Yani bir bakımdan da bu alt kültür bir tür çıban, arıza. Sistemin kurgusunda çıkan bir sürpriz. Belki de bu yüzden birkaç sene görmezden gelindi, sonra etinden sütünden faydalanmak için popülerleştirildi ve geriye kalanlar da satanizm, uyuşturucu vs. yalanlarıyla ortadan kaldırılmak istendi.
‘REACTİO’YU KAZIDIKÇA ALTINDAN SÜRPRİZLER ÇIKIYOR’
Türkiye’de ilk fanzin olarak genellikle Antares ya da Mondo Trasho gösteriliyor. Ama 1965’te çıkan Çaydan Çaya ve özellikle 1987’de çıkan Reactio’yu öncü örnekler arasında gösteriyorsun. Ben bu iki dergiyi de ilk kez duydum. Araştırmaların sırasında bu iki dergiyle karşılaşınca neler hissettin? Özellikle Reactio’ya ayırdığın yer açısından senin de çok heyecanlandığını hissettim.

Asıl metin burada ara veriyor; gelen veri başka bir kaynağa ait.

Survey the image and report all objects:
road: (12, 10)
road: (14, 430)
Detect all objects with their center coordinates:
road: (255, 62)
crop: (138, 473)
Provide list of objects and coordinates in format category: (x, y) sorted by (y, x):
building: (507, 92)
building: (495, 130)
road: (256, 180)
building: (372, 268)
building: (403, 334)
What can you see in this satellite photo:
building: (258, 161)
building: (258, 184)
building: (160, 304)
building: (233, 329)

Evet, o konuda hâlâ çok heyecanlıyım çünkü Reactio’yu kazıdıkça altından sürprizler çıkıyor: O zamanın öğrencisi olup bugün ilginç yerlere gelenler. Bu virüs durumları olmasaydı Reactio ekibiyle -ki bugün birçoğu abim-ablam hatta annem-babam yaşlarında- bir araya gelip bir zirve yapacaktık.
Ben o tarih aralıklarında başka sürprizlerin olacağına da eminim. Çünkü Reactio ve Çaydan Çaya da tıpkı Antares veya Laneth gibi “Fanzin yapalım,” iddiasıyla çıkmıyor. Bir şeyler yayımlamak isteyen çocuklar bir araya geliyor, imkân ve ifade olarak da elleri teksir kâğıtlarına, fotokopiye gidiyor. Bu, Türkiye’deki kültür ve altkültür gelişimlerine bakıldığında çok acayip bir şey.

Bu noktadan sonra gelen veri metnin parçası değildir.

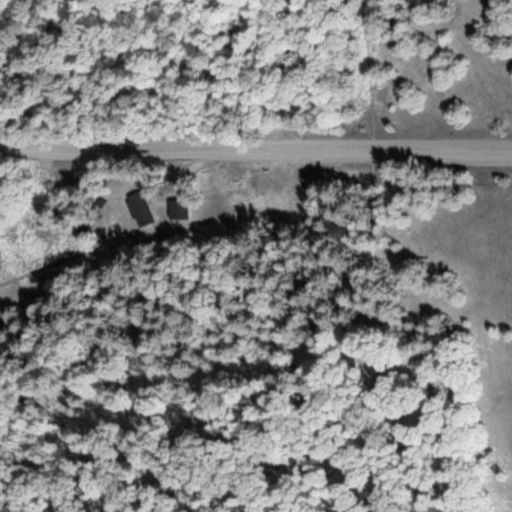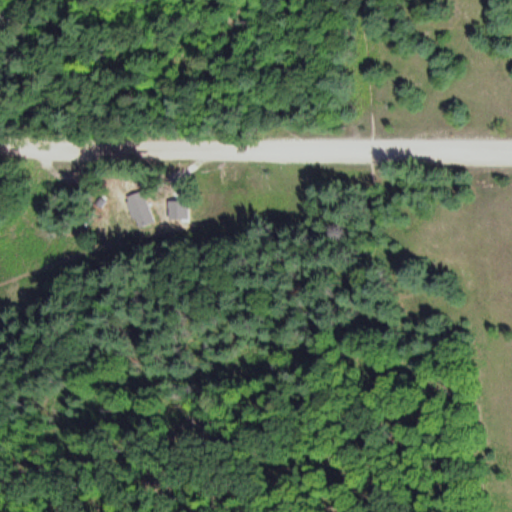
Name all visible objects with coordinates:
road: (255, 149)
building: (143, 215)
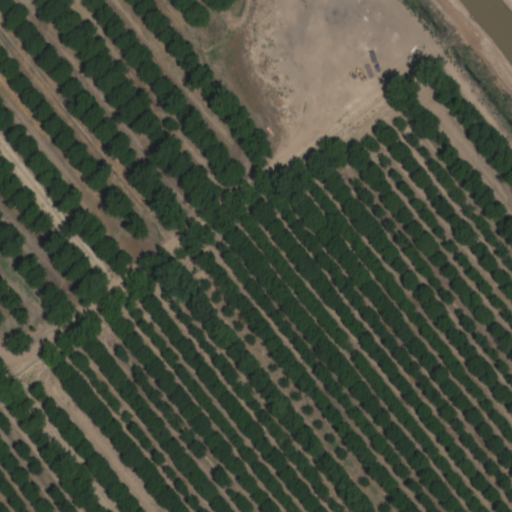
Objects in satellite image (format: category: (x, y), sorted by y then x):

Kitapta bahsettiğin, Yumuşak G, Metronom, Pan, İmge, Korsan gibi müzik kitapları basan yayınevleri Pan haricinde faaliyetlerine devam etmiyor. Buna karşın Kara Plak gibi yalnızca müzik kitapları basan yeni yayınevleri de var. Türkiye’de müzik yayıncılığının geldiği noktayı nasıl değerlendiriyorsun? Biraz daha açarsak, örneğin Bob Dylan’ın şarkı sözleriyle Edebiyat dalında Nobel ödülünü aldığı bir dünyada, müzik kitapları hala “önemsiz” mi görünüyor?
Türkiye’de genel olarak kitap önemli görülmüyor ki sıra müzik kitaplarına gelsin. Öte yandan artık internet gibi bir gerçek var. Tamam, tematik yayıncılık, doğru fikirlerle doğru kişiler ve imkânlar bir araya gelirse bugün hem ticari hem niteliksel açıdan ilgi gören bir alan ama birden fazla atış şansın yok Türkiye’de. O yüzden bir boşluğu, ihtiyacı çok iyi yakalamak gerekiyor.

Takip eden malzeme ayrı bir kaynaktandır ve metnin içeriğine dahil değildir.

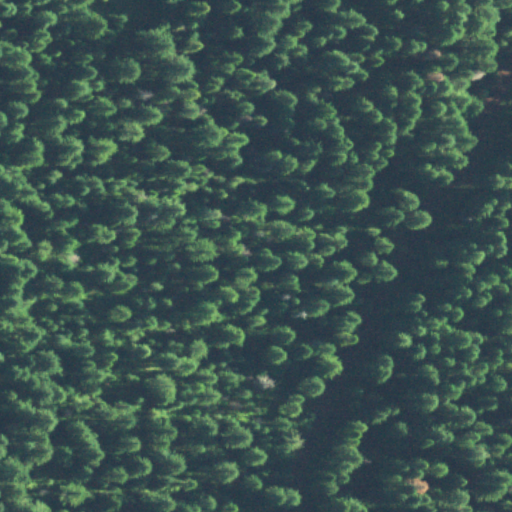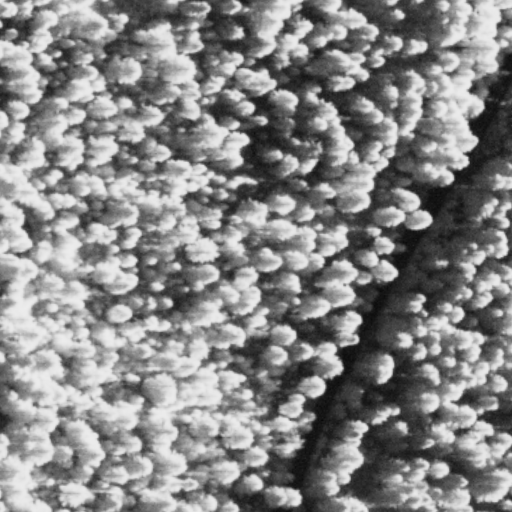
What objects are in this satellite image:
road: (386, 275)
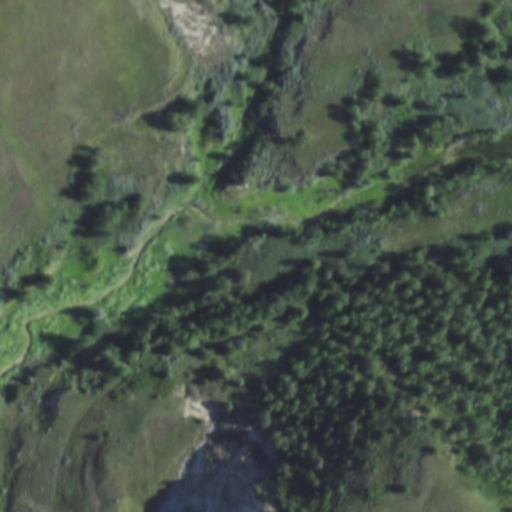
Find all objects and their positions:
road: (204, 48)
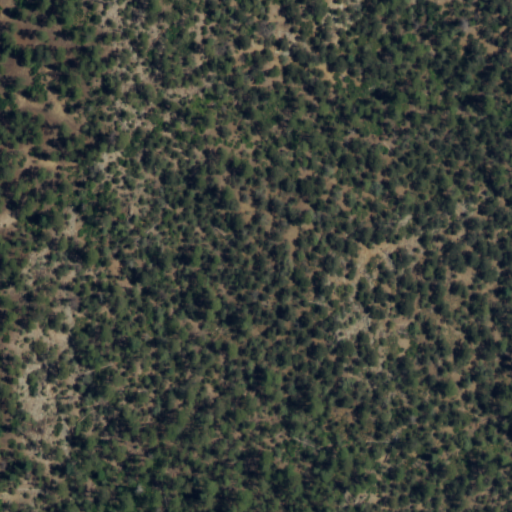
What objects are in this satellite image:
road: (15, 82)
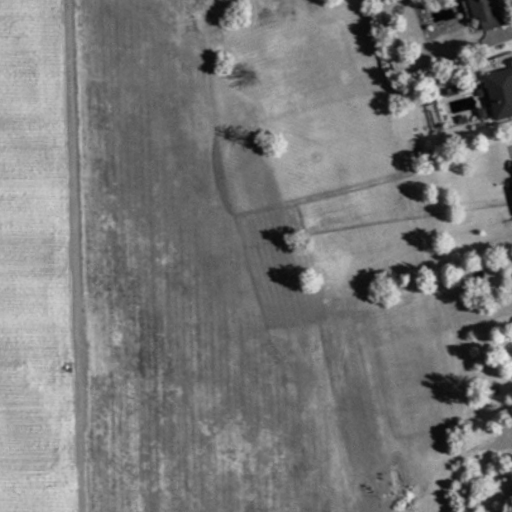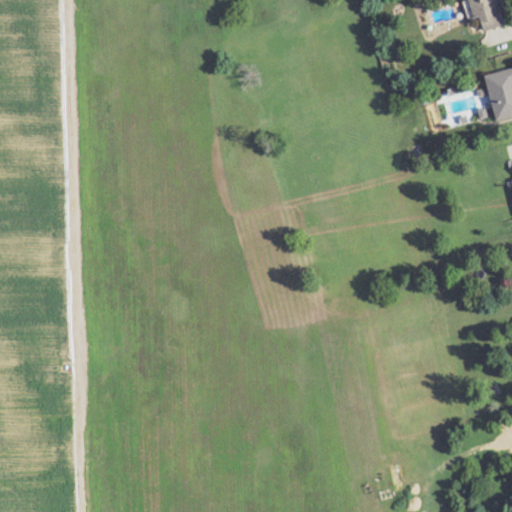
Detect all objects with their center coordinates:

Müziğin dergisini de kitabını da yapmak çok özel, takdir edilesi bir uğraş. Ama bugünün koşullarında herhangi bir matbu tematik yayının her sayıda artan bir tiraj grafiğine ulaşması imkânsıza yakın. Tiraj arttıran veya yüksek tirajını koruyarak ilerleyen yayınlara bakarsanız arızanın ne olduğunu orada görebilirsiniz. Poster, promosyon, aforizma, ölü sanatçı kapakları gibi enstrümanlar değil önerdiğim; ama bugünkü kuşağa ve okur kitlesine bir işi sevdirmek için işin görsel tarafına ve okura en az bir sorusunun cevabını verecek bir içerik sunmaya özen göstermek gerekiyor. Yoksa “X sanatçısının acayip fan kitlesi var, kitabını yaparsak alırlar,” demek feci yanıltabilir.
*Başlık, Murat Beşer’’in kitapta yer alan röportajından alınmıştır.